Minimum concave cost network flow over a grid network

**Coauthors: Shabbir Ahmed, George L. Nemhauser**

**Abstract:**

The minimum concave cost network flow problem (MCCNFP) is NP-hard, but efficient polynomial-time algorithms exist for some special cases, such as the uncapacitated multi-echelon lot-sizing problem. We consider the computational complexity of MCCNFP as a function of the underlying network topology and the representation of the concave function by studying MCCNFP over a grid network with a general nonnegative separable concave function. We show that this problem is polynomial solvable when all source nodes are at the first echelon and all sink nodes are at the last echelon. The polynomiality argument relies on a combination of a particular dynamic programming formulation and a careful investigation of the extreme points of the underlying flow polyhedron. We derive an analytical formula for the inflow of any node under all extreme points, which generalizes Zangwill's result for the

multi-echelon lot-sizing problem.

**Tuesday, 13:45 - 14:10 h, Room: H 2032, Talk 2**

**Tamás Kis**

Strengthening the MIP formulation of a bilevel lot-sizing problem

**Abstract:**

In the talk, I will introduce the bilevel lot-sizing problem,

and show how to formulate it as a MIP. In addition, I will present problem specific bounds and cuts, as well as mixed integer disjunctive cuts derived from two rows of the simplex tableau,

one corresponding to an integer variable, the other to a continuous variable.
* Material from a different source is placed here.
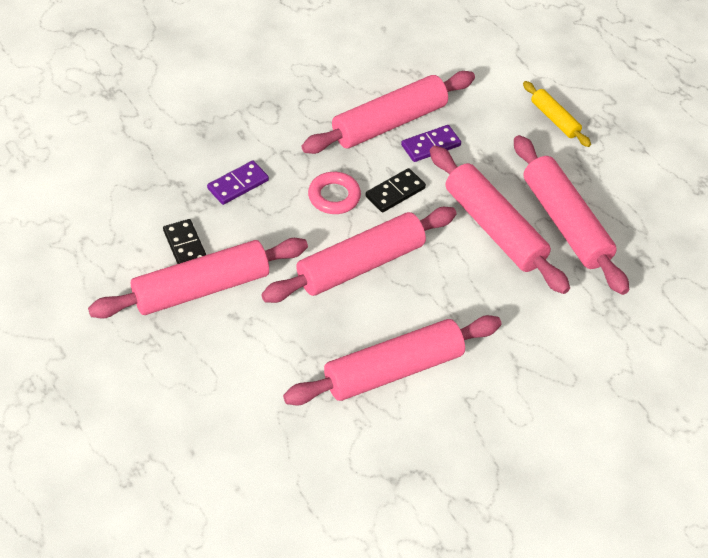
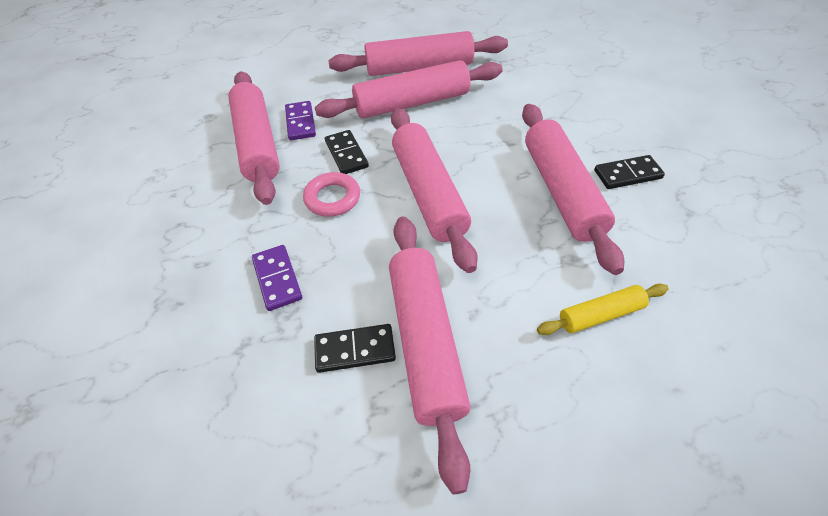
camera: 70 degrees left, 0 degrees up
(436, 427) = (627, 174): none -> black domino
(554, 119) = (310, 53): yellow rolling pin -> yellow rolling pin (600, 315)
I will also discuss the computational merits of the various strengthening methods.

**Tuesday, 14:15 - 14:40 h, Room: H 2032, Talk 3**

**Fabio Furini**

Heuristic and exact algorithms for the interval min-max regret knapsack problem

**Coauthors: Manuel Iori, Silvano Martello, Mutsunori Yagiura**

**Abstract:**

We consider a generalization of the 0-1 knapsack problem in which the profit of each item can take any value in a

range characterized by a minimum and a maximum possible profit. A set of specific profits is called a scenario.

The *interval min-max regret knapsack problem* (MRKP) is then to find a

feasible solution such that the maximum regret over all scenarios is minimized. The problem is extremely challenging both from a theoretical and a

practical point of view. Its recognition version is complete for the complexity class *Σ*^{p}_{2} hence it is most probably not in *NP*.

In addition, even computing the regret of a solution with respect to a scenario requires the solution of an *NP*-hard problem.

We examine the behavior of classical combinatorial optimization approaches when adapted to the solution of the MRKP.

We introduce an iterated local search approach and a Lagrangian-based branch-and-cut algorithm, and evaluate their performance

through extensive computational experiments.